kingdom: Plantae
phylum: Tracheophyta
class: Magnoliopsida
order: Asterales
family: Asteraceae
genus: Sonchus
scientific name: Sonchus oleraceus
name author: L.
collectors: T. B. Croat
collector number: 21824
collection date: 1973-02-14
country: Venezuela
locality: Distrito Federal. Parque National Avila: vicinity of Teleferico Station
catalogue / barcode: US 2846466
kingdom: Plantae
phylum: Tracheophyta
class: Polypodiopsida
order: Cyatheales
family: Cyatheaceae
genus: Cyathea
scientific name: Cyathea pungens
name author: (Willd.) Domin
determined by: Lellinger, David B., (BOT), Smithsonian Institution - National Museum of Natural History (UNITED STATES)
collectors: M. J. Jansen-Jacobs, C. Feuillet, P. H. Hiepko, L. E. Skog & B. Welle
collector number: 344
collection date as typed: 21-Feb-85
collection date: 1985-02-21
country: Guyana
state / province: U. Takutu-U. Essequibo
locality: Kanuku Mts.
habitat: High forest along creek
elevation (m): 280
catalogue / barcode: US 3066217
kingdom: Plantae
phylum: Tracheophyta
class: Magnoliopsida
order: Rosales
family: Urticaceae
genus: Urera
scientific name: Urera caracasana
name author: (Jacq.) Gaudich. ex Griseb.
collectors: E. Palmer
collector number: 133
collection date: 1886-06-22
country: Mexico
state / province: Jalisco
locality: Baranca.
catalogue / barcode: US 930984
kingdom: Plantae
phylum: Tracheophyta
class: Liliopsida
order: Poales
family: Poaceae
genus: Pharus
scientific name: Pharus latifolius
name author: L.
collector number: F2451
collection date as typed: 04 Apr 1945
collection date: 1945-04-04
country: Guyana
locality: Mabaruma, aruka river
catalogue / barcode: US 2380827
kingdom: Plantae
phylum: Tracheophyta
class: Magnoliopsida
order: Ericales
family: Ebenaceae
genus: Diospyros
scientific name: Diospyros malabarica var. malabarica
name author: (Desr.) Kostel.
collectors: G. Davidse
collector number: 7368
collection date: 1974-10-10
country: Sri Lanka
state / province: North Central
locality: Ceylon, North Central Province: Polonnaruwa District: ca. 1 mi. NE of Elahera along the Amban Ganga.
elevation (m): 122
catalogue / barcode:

====

- _WORK TO BE COMPLETED_:
Please pull out every line of the items above that contains the string "collectors", matching case exactly.

- _THE RESPONSE_:
collectors: T. B. Croat
collectors: M. J. Jansen-Jacobs, C. Feuillet, P. H. Hiepko, L. E. Skog & B. Welle
collectors: E. Palmer
collectors: G. Davidse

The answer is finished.